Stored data
=== Section Start ===

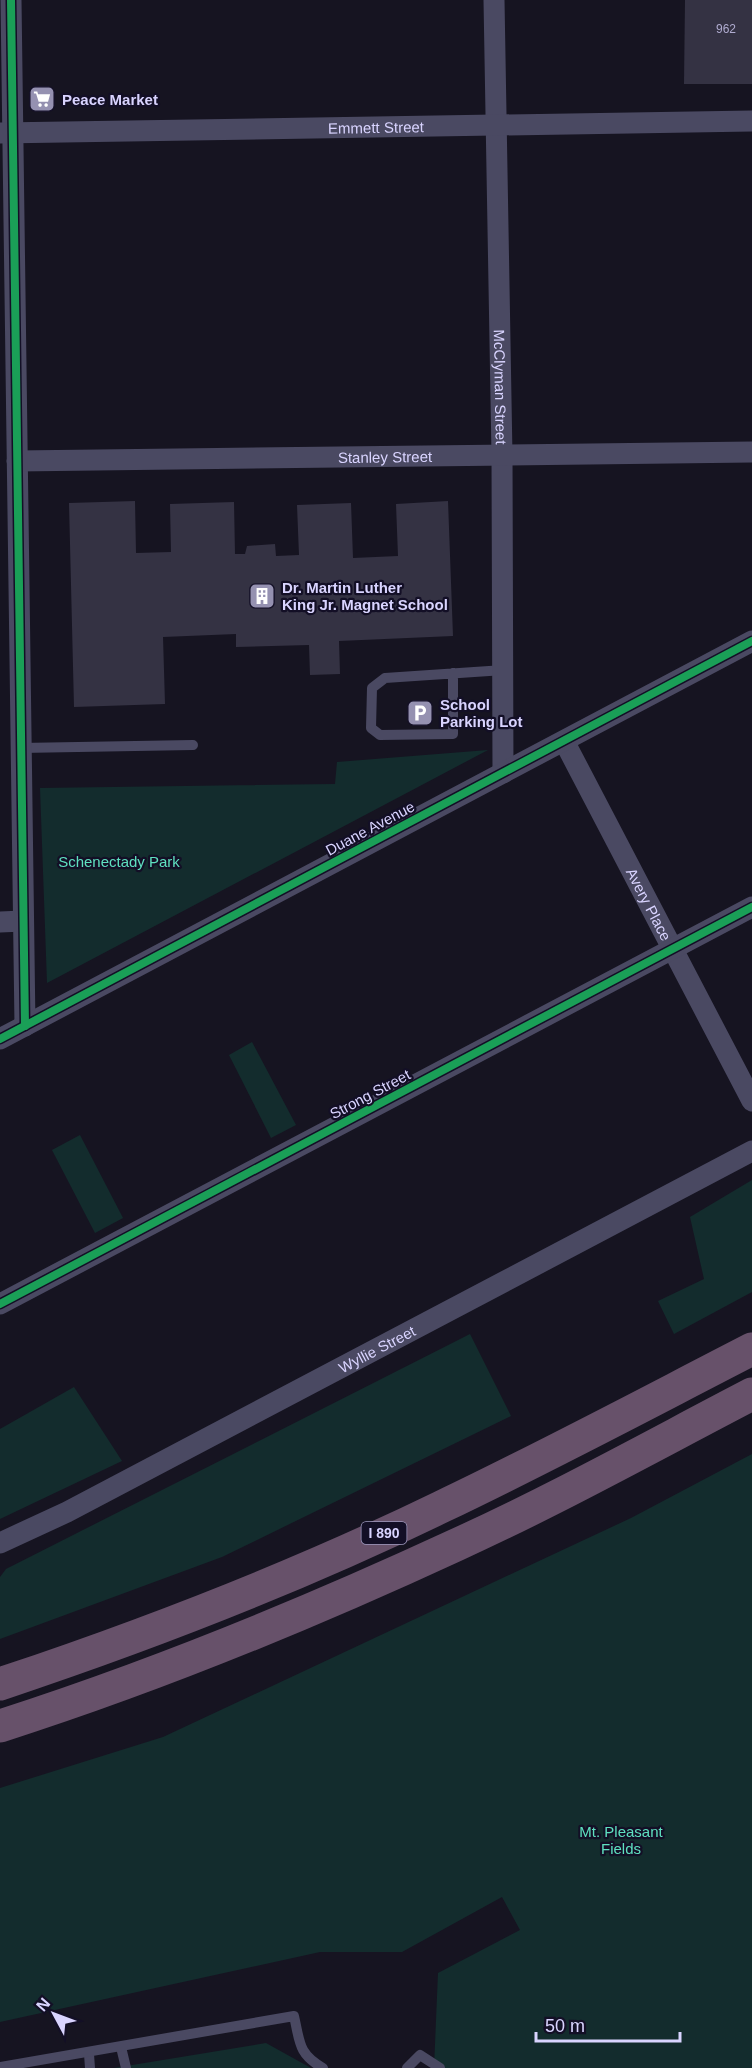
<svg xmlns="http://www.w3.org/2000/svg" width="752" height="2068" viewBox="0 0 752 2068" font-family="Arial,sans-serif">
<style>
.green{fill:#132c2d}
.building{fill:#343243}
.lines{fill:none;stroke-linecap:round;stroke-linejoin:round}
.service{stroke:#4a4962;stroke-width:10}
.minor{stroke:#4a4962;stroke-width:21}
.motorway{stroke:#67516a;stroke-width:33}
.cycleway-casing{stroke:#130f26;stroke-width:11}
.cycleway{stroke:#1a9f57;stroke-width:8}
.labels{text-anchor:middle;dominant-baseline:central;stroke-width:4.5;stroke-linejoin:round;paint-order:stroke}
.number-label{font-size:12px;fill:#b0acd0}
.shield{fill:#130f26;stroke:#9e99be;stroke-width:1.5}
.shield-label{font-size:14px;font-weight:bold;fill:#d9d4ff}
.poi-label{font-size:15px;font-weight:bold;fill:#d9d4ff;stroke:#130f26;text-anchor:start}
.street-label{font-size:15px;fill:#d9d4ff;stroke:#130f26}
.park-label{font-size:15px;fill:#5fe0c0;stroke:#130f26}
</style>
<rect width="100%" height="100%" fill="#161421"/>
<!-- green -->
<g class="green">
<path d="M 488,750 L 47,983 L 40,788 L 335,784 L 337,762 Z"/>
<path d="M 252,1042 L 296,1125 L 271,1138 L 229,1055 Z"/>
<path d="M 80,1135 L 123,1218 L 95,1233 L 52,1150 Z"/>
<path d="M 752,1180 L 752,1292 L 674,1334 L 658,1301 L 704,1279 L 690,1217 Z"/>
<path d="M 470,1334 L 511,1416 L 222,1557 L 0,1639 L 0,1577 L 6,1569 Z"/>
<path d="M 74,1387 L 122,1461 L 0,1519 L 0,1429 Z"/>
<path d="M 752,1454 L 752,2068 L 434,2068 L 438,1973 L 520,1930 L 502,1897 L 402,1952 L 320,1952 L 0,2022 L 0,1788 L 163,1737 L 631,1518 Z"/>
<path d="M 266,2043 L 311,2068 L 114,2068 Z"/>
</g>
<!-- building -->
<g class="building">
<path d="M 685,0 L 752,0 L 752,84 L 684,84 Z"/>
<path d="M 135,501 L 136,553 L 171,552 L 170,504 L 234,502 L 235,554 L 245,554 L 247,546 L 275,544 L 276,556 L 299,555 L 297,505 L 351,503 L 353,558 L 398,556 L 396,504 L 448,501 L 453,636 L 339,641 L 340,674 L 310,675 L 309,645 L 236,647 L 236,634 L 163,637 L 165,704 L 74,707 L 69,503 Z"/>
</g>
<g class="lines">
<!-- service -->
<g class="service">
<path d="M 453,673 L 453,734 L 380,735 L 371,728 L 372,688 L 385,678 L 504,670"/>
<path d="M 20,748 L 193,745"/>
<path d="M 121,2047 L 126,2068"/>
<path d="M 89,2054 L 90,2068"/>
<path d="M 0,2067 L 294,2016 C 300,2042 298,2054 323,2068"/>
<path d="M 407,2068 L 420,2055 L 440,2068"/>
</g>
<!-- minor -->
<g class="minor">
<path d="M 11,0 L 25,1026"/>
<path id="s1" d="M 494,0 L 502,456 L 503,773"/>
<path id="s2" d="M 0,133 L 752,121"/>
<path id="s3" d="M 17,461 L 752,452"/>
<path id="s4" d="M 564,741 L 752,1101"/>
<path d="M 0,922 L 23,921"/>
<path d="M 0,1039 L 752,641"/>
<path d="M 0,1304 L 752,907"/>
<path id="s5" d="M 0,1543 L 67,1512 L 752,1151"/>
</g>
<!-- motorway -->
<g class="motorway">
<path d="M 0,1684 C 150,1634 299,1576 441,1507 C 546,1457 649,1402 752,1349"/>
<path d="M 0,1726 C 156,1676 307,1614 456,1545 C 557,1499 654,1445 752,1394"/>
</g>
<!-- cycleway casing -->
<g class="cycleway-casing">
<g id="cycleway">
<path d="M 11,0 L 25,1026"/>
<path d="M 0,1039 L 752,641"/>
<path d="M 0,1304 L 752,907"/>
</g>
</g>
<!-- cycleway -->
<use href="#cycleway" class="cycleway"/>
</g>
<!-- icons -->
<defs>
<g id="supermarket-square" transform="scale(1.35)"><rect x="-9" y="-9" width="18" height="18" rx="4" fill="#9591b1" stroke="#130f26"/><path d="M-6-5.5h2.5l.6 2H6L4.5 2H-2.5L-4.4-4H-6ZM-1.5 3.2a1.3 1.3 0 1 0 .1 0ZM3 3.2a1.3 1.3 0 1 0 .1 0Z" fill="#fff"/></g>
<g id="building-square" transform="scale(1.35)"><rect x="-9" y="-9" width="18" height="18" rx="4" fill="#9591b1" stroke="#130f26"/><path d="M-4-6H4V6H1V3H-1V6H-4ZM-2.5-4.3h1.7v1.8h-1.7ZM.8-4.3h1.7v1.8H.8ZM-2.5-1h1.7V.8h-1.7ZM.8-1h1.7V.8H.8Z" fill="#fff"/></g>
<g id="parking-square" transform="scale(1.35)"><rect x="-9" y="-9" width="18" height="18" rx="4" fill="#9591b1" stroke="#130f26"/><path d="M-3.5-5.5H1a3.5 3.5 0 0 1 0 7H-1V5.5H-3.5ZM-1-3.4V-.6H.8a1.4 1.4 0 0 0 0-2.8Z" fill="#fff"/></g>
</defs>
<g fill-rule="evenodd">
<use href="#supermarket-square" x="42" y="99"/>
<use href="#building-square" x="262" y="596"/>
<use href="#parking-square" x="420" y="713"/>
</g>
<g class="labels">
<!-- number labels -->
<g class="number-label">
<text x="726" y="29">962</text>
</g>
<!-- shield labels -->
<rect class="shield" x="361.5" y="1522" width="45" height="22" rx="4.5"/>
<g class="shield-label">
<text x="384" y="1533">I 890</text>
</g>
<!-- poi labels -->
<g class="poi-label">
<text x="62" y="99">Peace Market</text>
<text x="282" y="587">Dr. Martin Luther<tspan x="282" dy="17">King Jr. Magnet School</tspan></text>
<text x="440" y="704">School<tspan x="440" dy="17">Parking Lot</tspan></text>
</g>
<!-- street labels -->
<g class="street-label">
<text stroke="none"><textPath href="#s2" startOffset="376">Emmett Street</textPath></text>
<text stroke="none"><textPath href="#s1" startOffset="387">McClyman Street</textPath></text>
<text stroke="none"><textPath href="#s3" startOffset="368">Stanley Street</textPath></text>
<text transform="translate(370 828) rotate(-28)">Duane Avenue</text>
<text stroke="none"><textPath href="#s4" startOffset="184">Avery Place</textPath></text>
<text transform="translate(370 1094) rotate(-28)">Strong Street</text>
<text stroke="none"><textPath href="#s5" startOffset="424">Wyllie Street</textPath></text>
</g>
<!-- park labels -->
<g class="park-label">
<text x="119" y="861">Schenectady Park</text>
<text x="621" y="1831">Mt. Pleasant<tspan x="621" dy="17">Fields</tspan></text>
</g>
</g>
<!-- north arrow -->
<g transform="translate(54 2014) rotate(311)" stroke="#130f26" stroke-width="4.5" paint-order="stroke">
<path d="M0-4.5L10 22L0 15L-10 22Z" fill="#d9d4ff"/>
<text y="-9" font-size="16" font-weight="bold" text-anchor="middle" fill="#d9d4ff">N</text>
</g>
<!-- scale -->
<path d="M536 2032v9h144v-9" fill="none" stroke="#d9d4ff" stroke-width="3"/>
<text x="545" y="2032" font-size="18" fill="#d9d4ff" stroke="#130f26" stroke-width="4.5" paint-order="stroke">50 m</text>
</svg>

=== Section End ===

» Problem to solve
Output each record above exactly as it stands, excluding all pictures.

» Your solution
<svg xmlns="http://www.w3.org/2000/svg" width="752" height="2068" viewBox="0 0 752 2068" font-family="Arial,sans-serif">
<style>
.green{fill:#132c2d}
.building{fill:#343243}
.lines{fill:none;stroke-linecap:round;stroke-linejoin:round}
.service{stroke:#4a4962;stroke-width:10}
.minor{stroke:#4a4962;stroke-width:21}
.motorway{stroke:#67516a;stroke-width:33}
.cycleway-casing{stroke:#130f26;stroke-width:11}
.cycleway{stroke:#1a9f57;stroke-width:8}
.labels{text-anchor:middle;dominant-baseline:central;stroke-width:4.5;stroke-linejoin:round;paint-order:stroke}
.number-label{font-size:12px;fill:#b0acd0}
.shield{fill:#130f26;stroke:#9e99be;stroke-width:1.5}
.shield-label{font-size:14px;font-weight:bold;fill:#d9d4ff}
.poi-label{font-size:15px;font-weight:bold;fill:#d9d4ff;stroke:#130f26;text-anchor:start}
.street-label{font-size:15px;fill:#d9d4ff;stroke:#130f26}
.park-label{font-size:15px;fill:#5fe0c0;stroke:#130f26}
</style>
<rect width="100%" height="100%" fill="#161421"/>
<!-- green -->
<g class="green">
<path d="M 488,750 L 47,983 L 40,788 L 335,784 L 337,762 Z"/>
<path d="M 252,1042 L 296,1125 L 271,1138 L 229,1055 Z"/>
<path d="M 80,1135 L 123,1218 L 95,1233 L 52,1150 Z"/>
<path d="M 752,1180 L 752,1292 L 674,1334 L 658,1301 L 704,1279 L 690,1217 Z"/>
<path d="M 470,1334 L 511,1416 L 222,1557 L 0,1639 L 0,1577 L 6,1569 Z"/>
<path d="M 74,1387 L 122,1461 L 0,1519 L 0,1429 Z"/>
<path d="M 752,1454 L 752,2068 L 434,2068 L 438,1973 L 520,1930 L 502,1897 L 402,1952 L 320,1952 L 0,2022 L 0,1788 L 163,1737 L 631,1518 Z"/>
<path d="M 266,2043 L 311,2068 L 114,2068 Z"/>
</g>
<!-- building -->
<g class="building">
<path d="M 685,0 L 752,0 L 752,84 L 684,84 Z"/>
<path d="M 135,501 L 136,553 L 171,552 L 170,504 L 234,502 L 235,554 L 245,554 L 247,546 L 275,544 L 276,556 L 299,555 L 297,505 L 351,503 L 353,558 L 398,556 L 396,504 L 448,501 L 453,636 L 339,641 L 340,674 L 310,675 L 309,645 L 236,647 L 236,634 L 163,637 L 165,704 L 74,707 L 69,503 Z"/>
</g>
<g class="lines">
<!-- service -->
<g class="service">
<path d="M 453,673 L 453,734 L 380,735 L 371,728 L 372,688 L 385,678 L 504,670"/>
<path d="M 20,748 L 193,745"/>
<path d="M 121,2047 L 126,2068"/>
<path d="M 89,2054 L 90,2068"/>
<path d="M 0,2067 L 294,2016 C 300,2042 298,2054 323,2068"/>
<path d="M 407,2068 L 420,2055 L 440,2068"/>
</g>
<!-- minor -->
<g class="minor">
<path d="M 11,0 L 25,1026"/>
<path id="s1" d="M 494,0 L 502,456 L 503,773"/>
<path id="s2" d="M 0,133 L 752,121"/>
<path id="s3" d="M 17,461 L 752,452"/>
<path id="s4" d="M 564,741 L 752,1101"/>
<path d="M 0,922 L 23,921"/>
<path d="M 0,1039 L 752,641"/>
<path d="M 0,1304 L 752,907"/>
<path id="s5" d="M 0,1543 L 67,1512 L 752,1151"/>
</g>
<!-- motorway -->
<g class="motorway">
<path d="M 0,1684 C 150,1634 299,1576 441,1507 C 546,1457 649,1402 752,1349"/>
<path d="M 0,1726 C 156,1676 307,1614 456,1545 C 557,1499 654,1445 752,1394"/>
</g>
<!-- cycleway casing -->
<g class="cycleway-casing">
<g id="cycleway">
<path d="M 11,0 L 25,1026"/>
<path d="M 0,1039 L 752,641"/>
<path d="M 0,1304 L 752,907"/>
</g>
</g>
<!-- cycleway -->
<use href="#cycleway" class="cycleway"/>
</g>
<!-- icons -->
<defs>
<g id="supermarket-square" transform="scale(1.35)"><rect x="-9" y="-9" width="18" height="18" rx="4" fill="#9591b1" stroke="#130f26"/><path d="M-6-5.5h2.5l.6 2H6L4.5 2H-2.5L-4.4-4H-6ZM-1.5 3.2a1.3 1.3 0 1 0 .1 0ZM3 3.2a1.3 1.3 0 1 0 .1 0Z" fill="#fff"/></g>
<g id="building-square" transform="scale(1.35)"><rect x="-9" y="-9" width="18" height="18" rx="4" fill="#9591b1" stroke="#130f26"/><path d="M-4-6H4V6H1V3H-1V6H-4ZM-2.5-4.3h1.7v1.8h-1.7ZM.8-4.3h1.7v1.8H.8ZM-2.5-1h1.7V.8h-1.7ZM.8-1h1.7V.8H.8Z" fill="#fff"/></g>
<g id="parking-square" transform="scale(1.35)"><rect x="-9" y="-9" width="18" height="18" rx="4" fill="#9591b1" stroke="#130f26"/><path d="M-3.5-5.5H1a3.5 3.5 0 0 1 0 7H-1V5.5H-3.5ZM-1-3.4V-.6H.8a1.4 1.4 0 0 0 0-2.8Z" fill="#fff"/></g>
</defs>
<g fill-rule="evenodd">
<use href="#supermarket-square" x="42" y="99"/>
<use href="#building-square" x="262" y="596"/>
<use href="#parking-square" x="420" y="713"/>
</g>
<g class="labels">
<!-- number labels -->
<g class="number-label">
<text x="726" y="29">962</text>
</g>
<!-- shield labels -->
<rect class="shield" x="361.5" y="1522" width="45" height="22" rx="4.5"/>
<g class="shield-label">
<text x="384" y="1533">I 890</text>
</g>
<!-- poi labels -->
<g class="poi-label">
<text x="62" y="99">Peace Market</text>
<text x="282" y="587">Dr. Martin Luther<tspan x="282" dy="17">King Jr. Magnet School</tspan></text>
<text x="440" y="704">School<tspan x="440" dy="17">Parking Lot</tspan></text>
</g>
<!-- street labels -->
<g class="street-label">
<text stroke="none"><textPath href="#s2" startOffset="376">Emmett Street</textPath></text>
<text stroke="none"><textPath href="#s1" startOffset="387">McClyman Street</textPath></text>
<text stroke="none"><textPath href="#s3" startOffset="368">Stanley Street</textPath></text>
<text transform="translate(370 828) rotate(-28)">Duane Avenue</text>
<text stroke="none"><textPath href="#s4" startOffset="184">Avery Place</textPath></text>
<text transform="translate(370 1094) rotate(-28)">Strong Street</text>
<text stroke="none"><textPath href="#s5" startOffset="424">Wyllie Street</textPath></text>
</g>
<!-- park labels -->
<g class="park-label">
<text x="119" y="861">Schenectady Park</text>
<text x="621" y="1831">Mt. Pleasant<tspan x="621" dy="17">Fields</tspan></text>
</g>
</g>
<!-- north arrow -->
<g transform="translate(54 2014) rotate(311)" stroke="#130f26" stroke-width="4.5" paint-order="stroke">
<path d="M0-4.5L10 22L0 15L-10 22Z" fill="#d9d4ff"/>
<text y="-9" font-size="16" font-weight="bold" text-anchor="middle" fill="#d9d4ff">N</text>
</g>
<!-- scale -->
<path d="M536 2032v9h144v-9" fill="none" stroke="#d9d4ff" stroke-width="3"/>
<text x="545" y="2032" font-size="18" fill="#d9d4ff" stroke="#130f26" stroke-width="4.5" paint-order="stroke">50 m</text>
</svg>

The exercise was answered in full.